Actually showing such a solution exists turned out to require a very delicate stability and control theory analysis, in which stable, neutral, and unstable directions were treated in very different ways.  As one might imagine, the initial data has to be extremely special in order to obtain a multi-ricochet solution.

Once such a solution for the approximating ODE is constructed, one still has to embed it somehow back into the PDE (1).  Here one faces a combinatorial and number-theoretic problem of being able to place a large number of frequencies in the lattice ${\Bbb Z}^2$, such that certain specific quadruples of these frequencies form rectangles, and all other quadruples do not.  [The frequencies turn out to be organised in a series of “generations”, in which a pair of “parent” frequencies from each generation pass on their mass to a pair of “child” frequencies to the next generation, with one child inheriting virtually all of the energy, and the other child inheriting close to nothing; the children in that generation then pair up and become parents themselves, and so forth.  In the first generation, all frequencies initially have the same energy (having comparable magnitudes and amplitudes), but by the end of the process, almost all the energy in the last generation is concentrated in a single, extremely large, frequency.]  As is well known, the problem of constructing rectangles in the lattice is closely related to that of constructing Pythagorean triples $a^2+b^2=c^2$, and so our construction ultimately relies on some basic facts about those triples (basically, we need that the unit vectors $(a/c, b/c)$ arising from Pythagorean triples are dense on the unit circle).

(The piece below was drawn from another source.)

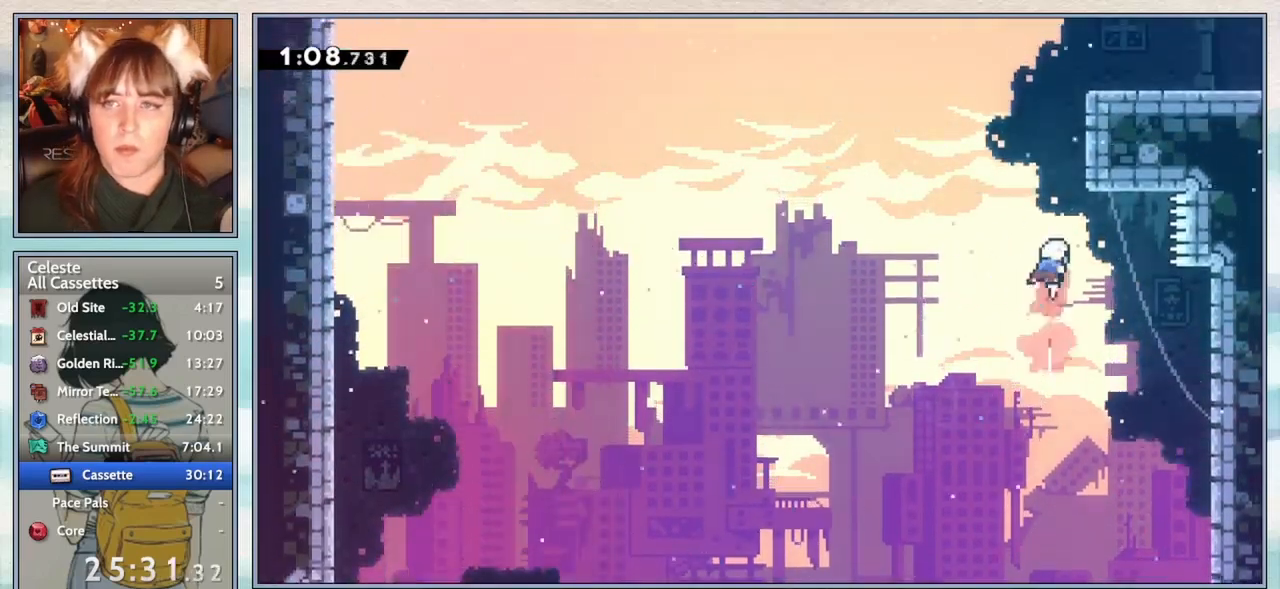
{"keys": ["grab", "jump2", "right"], "events": [[100, "dash", "down"], [217, "dash", "up"], [267, "right", "down"], [300, "up", "up"], [350, "grab", "down"], [450, "jump2", "down"]]}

There are still some further directions to pursue here.  Most obviously, the conjecture stated above remains open; the perturbation theory we use stops working after a long, but finite, amount of time, which has prevented us so far from resolving the conjecture, though the task may not be completely hopeless with current technology.  The other thing is that the solutions we construct for our Theorem, much like the shots in the above video, are extremely special, and do not really indicate what is going on for generic data.  The only non-trivial result we have for such data is that they do not scatter to a linear solution even after quotienting out by phase rotations, unless they are one of the explicit “one-wave” solutions $u(t,x) = A e^{i(|n|^2 t + n \cdot x - A^2 t + \theta)}$.  This is done by a simple compactness argument involving, of all things, Liouville’s theorem that harmonic functions of polynomial growth are in fact polynomial.